_Task instructions:_
Your task is to write out every line of the data exactly. Drop the pictures.

╭─ Provided records

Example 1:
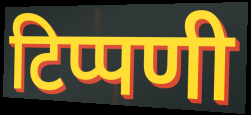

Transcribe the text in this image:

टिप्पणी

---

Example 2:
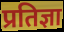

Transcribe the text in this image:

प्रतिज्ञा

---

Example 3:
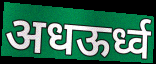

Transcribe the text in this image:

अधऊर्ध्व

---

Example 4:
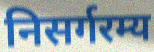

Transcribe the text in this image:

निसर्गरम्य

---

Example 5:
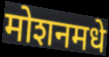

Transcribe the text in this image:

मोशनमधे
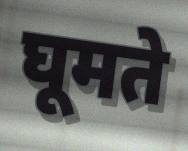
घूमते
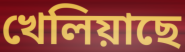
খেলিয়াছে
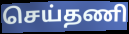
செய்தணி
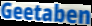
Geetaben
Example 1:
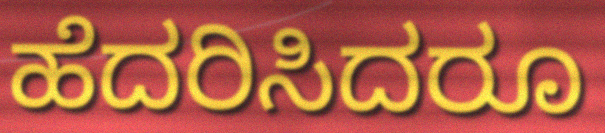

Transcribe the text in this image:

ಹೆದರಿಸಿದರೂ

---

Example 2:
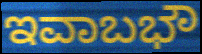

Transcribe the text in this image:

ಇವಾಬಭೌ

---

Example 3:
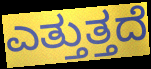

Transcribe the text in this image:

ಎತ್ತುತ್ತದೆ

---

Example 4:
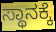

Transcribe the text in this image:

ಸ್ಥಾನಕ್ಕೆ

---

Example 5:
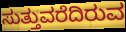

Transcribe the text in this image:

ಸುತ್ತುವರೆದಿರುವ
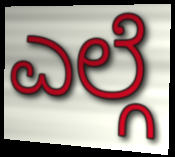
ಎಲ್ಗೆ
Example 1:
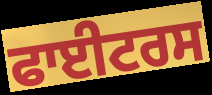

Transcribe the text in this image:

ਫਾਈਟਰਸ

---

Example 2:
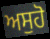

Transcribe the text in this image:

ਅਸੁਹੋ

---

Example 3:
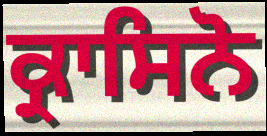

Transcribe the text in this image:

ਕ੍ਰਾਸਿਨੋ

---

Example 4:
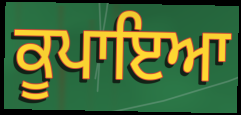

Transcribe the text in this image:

╰─

_Solution to this problem:_
Example 1:

Transcribe the text in this image:

टिप्पणी

---

Example 2:

Transcribe the text in this image:

प्रतिज्ञा

---

Example 3:

Transcribe the text in this image:

अधऊर्ध्व

---

Example 4:

Transcribe the text in this image:

निसर्गरम्य

---

Example 5:

Transcribe the text in this image:

मोशनमधे
घूमते
খেলিয়াছে
செய்தணி
Geetaben
Example 1:

Transcribe the text in this image:

ಹೆದರಿಸಿದರೂ

---

Example 2:

Transcribe the text in this image:

ಇವಾಬಭೌ

---

Example 3:

Transcribe the text in this image:

ಎತ್ತುತ್ತದೆ

---

Example 4:

Transcribe the text in this image:

ಸ್ಥಾನಕ್ಕೆ

---

Example 5:

Transcribe the text in this image:

ಸುತ್ತುವರೆದಿರುವ
ಎಲ್ಗೆ
Example 1:

Transcribe the text in this image:

ਫਾਈਟਰਸ

---

Example 2:

Transcribe the text in this image:

ਅਸੁਹੋ

---

Example 3:

Transcribe the text in this image:

ਕ੍ਰਾਸਿਨੋ

---

Example 4:

Transcribe the text in this image:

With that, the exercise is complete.